Sanju also falls into legal obligations for his role in the AK-56 and Mumbai bomb blasts fiasco. Shall he come out of his struggles? What is the actual cause for his problems? You will diligently find the answers during the final moments of the film.
Ranbir Kapoor gives a pitch-perfect performance by immersing fully into the character of Sanjay Dutt. His make-up, costumes and hair are perfectly done and a great credit goes to those departments. Eka Lakhani deserves a special mention for her work as a costume designer.
This is one of Ranbir Kapoor’s finest nuances of acting. He is ably supported by Vicky Kaushal throughout the film. After Raazi, Vicky Kaushal delivers yet another power packed act.
Paresh Rawal delivers an authentic performance while Manisha Koiral deals her role beautifully. Sonam Kapoor’s role is small but she hits the right notes. Dia Mirza plays Maanyata Dutt with elan while Anushka Sharma stands out of the crowd for her hairstyle playing a biographer.
Jim Sarbh suits his character as a shrewd drug peddler. Aditi Gautam (Seiya Gautam in Tollywood) plays Priya Dutt aptly but she has no dialogues at all.
Music of Sanju is pretty ordinary and you wouldn’t hum any once you are out of the halls. Rajkumar Hirani and Abhijat Joshi’s script is almost entertaining and packs a punch at certain moments.

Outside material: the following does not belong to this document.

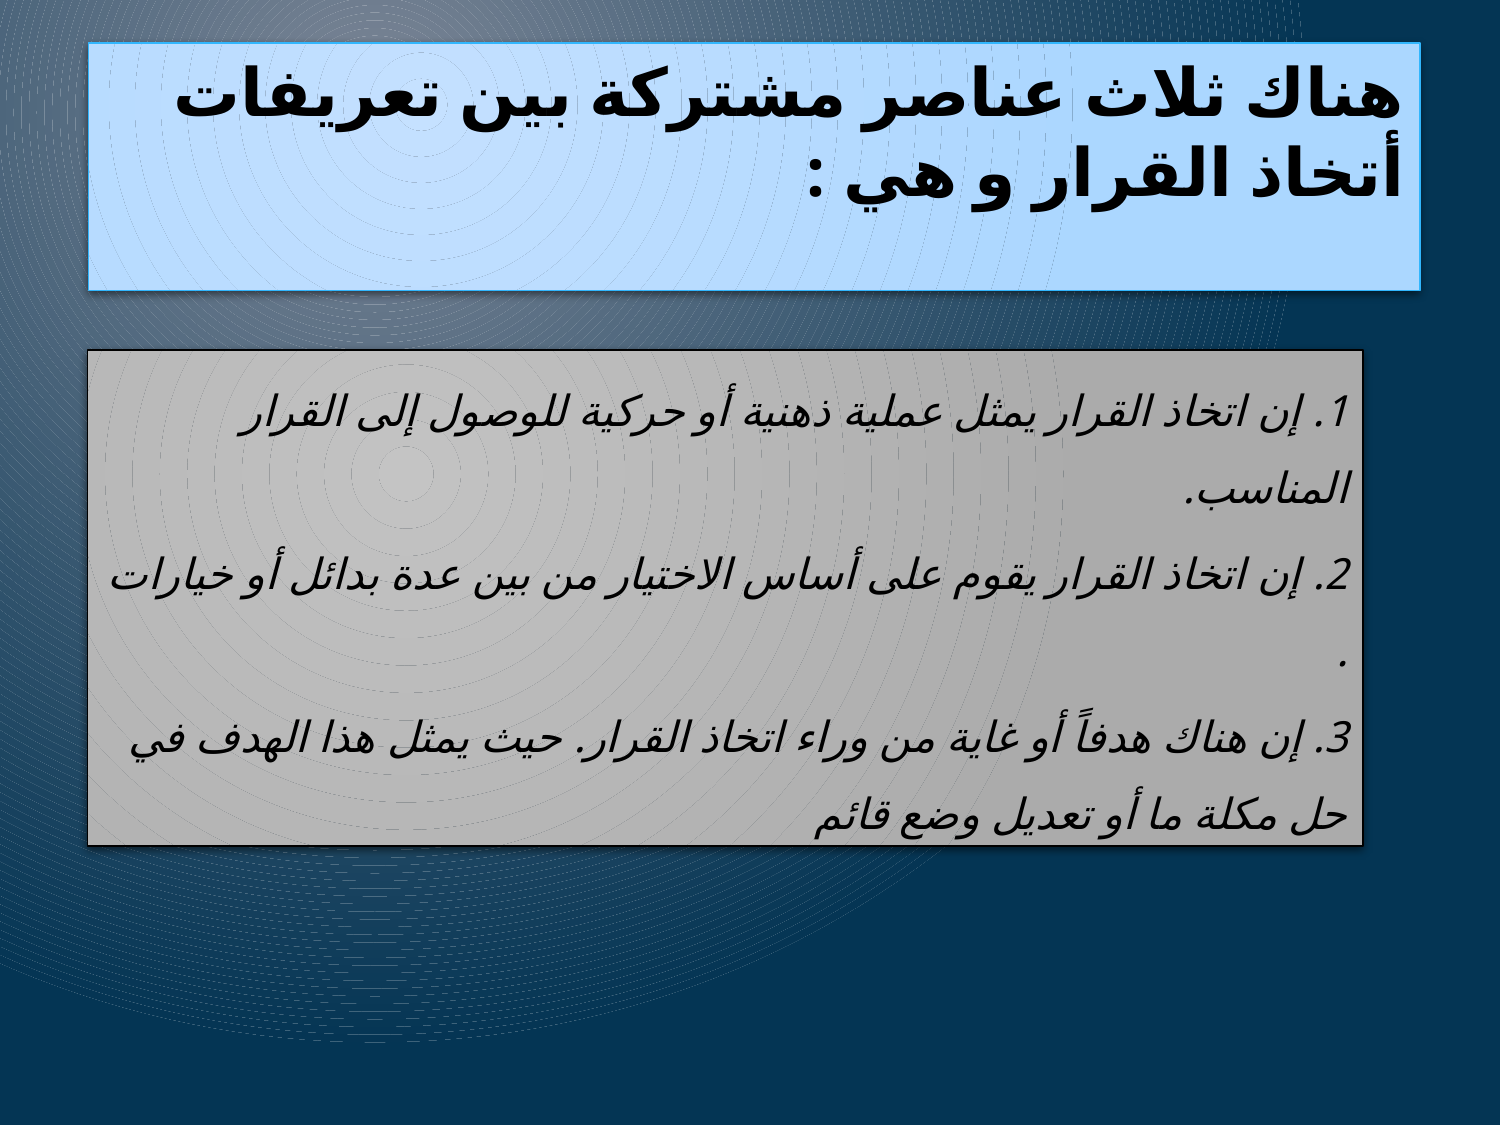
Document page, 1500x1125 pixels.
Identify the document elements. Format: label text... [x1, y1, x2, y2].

title هناك ثلاث عناصر مشتركة بين تعريفات أتخاذ القرار و هي : [88, 42, 1421, 291]
list 1. إن اتخاذ القرار يمثل عملية ذهنية أو حركية للوصول إلى القرار المناسب. 2. إن اتخاذ القرار يقوم على أساس الاختيار من بين عدة بدائل أو خيارات . 3. إن هناك هدفاً أو غاية من وراء اتخاذ القرار. حيث يمثل هذا الهدف في حل مكلة ما أو تعديل وضع قائم [87, 349, 1364, 847]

Though the film has many positives, on the downside it does fall prey for showing the character’s misdeeds on all occasions as a victim. The clever writing whips up the melodrama and humor which sustain the plot during the film’s midlife moments.

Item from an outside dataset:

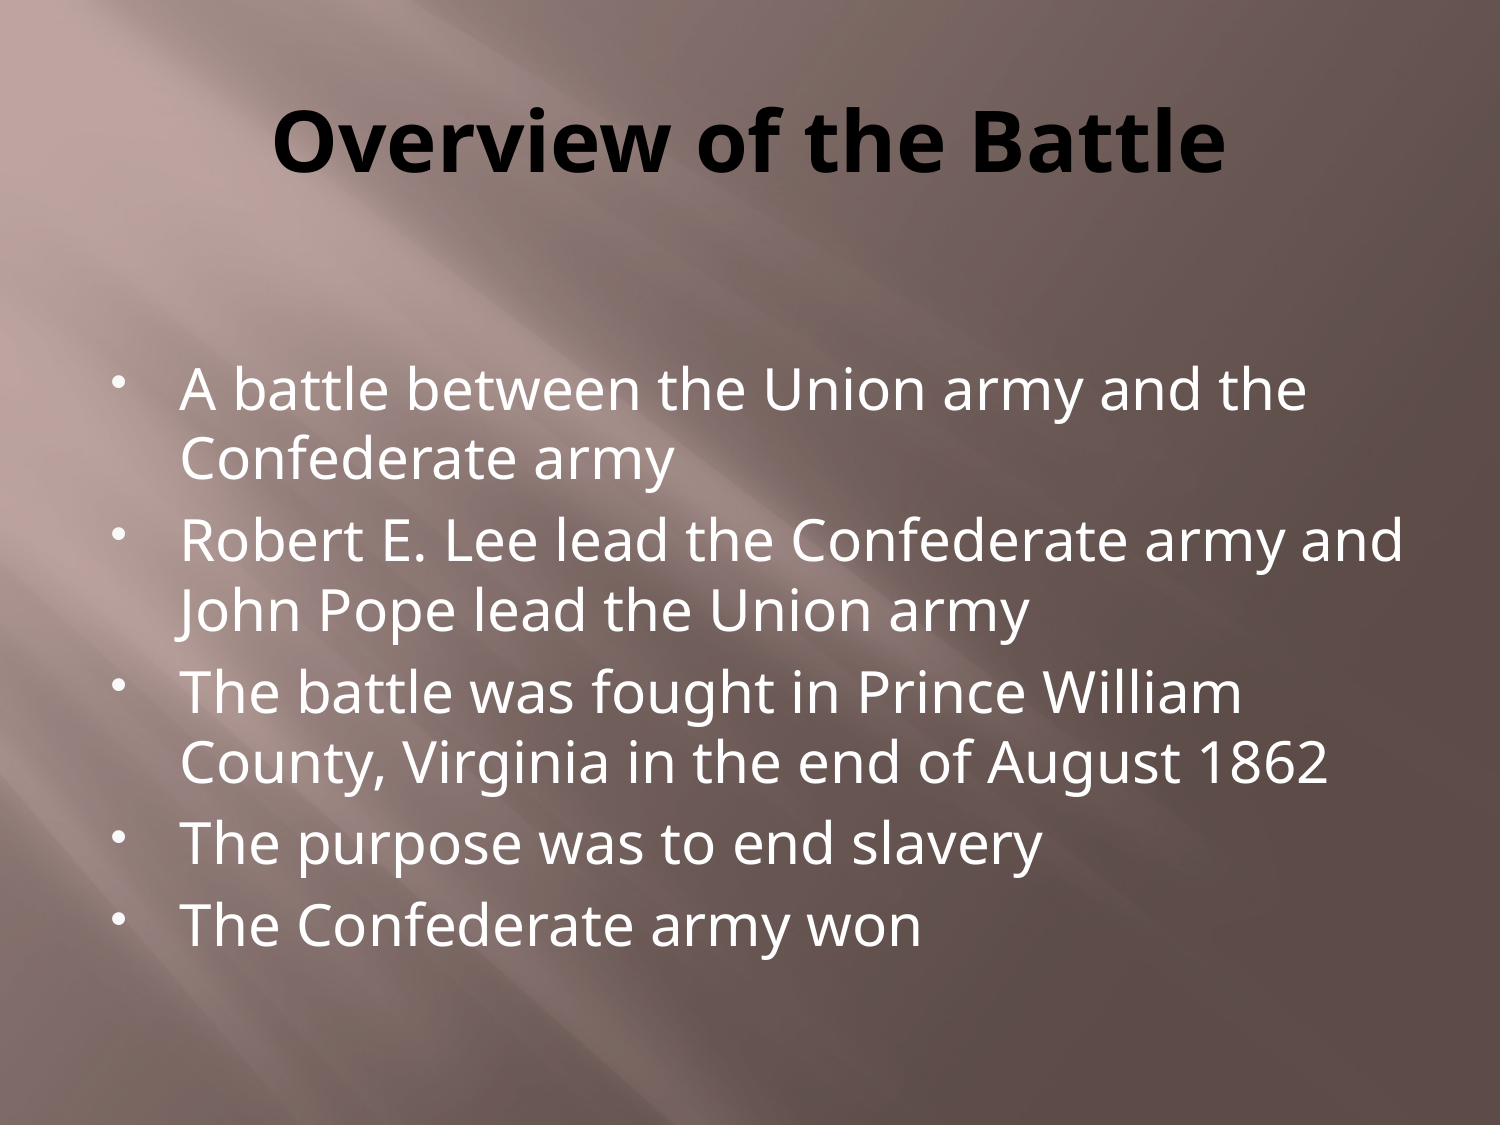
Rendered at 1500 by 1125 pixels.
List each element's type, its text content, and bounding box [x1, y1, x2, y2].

list A battle between the Union army and the Confederate army Robert E. Lee lead the Confederate army and John Pope lead the Union army The battle was fought in Prince William County, Virginia in the end of August 1862 The purpose was to end slavery The Confederate army won [75, 262, 1425, 1035]
title Overview of the Battle [75, 45, 1425, 233]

Sanju is presented from the lead’s point of view which in turn covers off his controversies in a subtle way. It is a film which will make you understand what went behind Sanju’s mind which forced him into wrong doings.
You will empathize with his character and it will surely make you think whether Sanju is really a bad-boy?
All said and done, Sanju could have consisted of some more engaging incidents in it’s tale but it doesn’t cater to it in totality. Nevertheless, it engages you to a large extent with some finest portrayals and moments.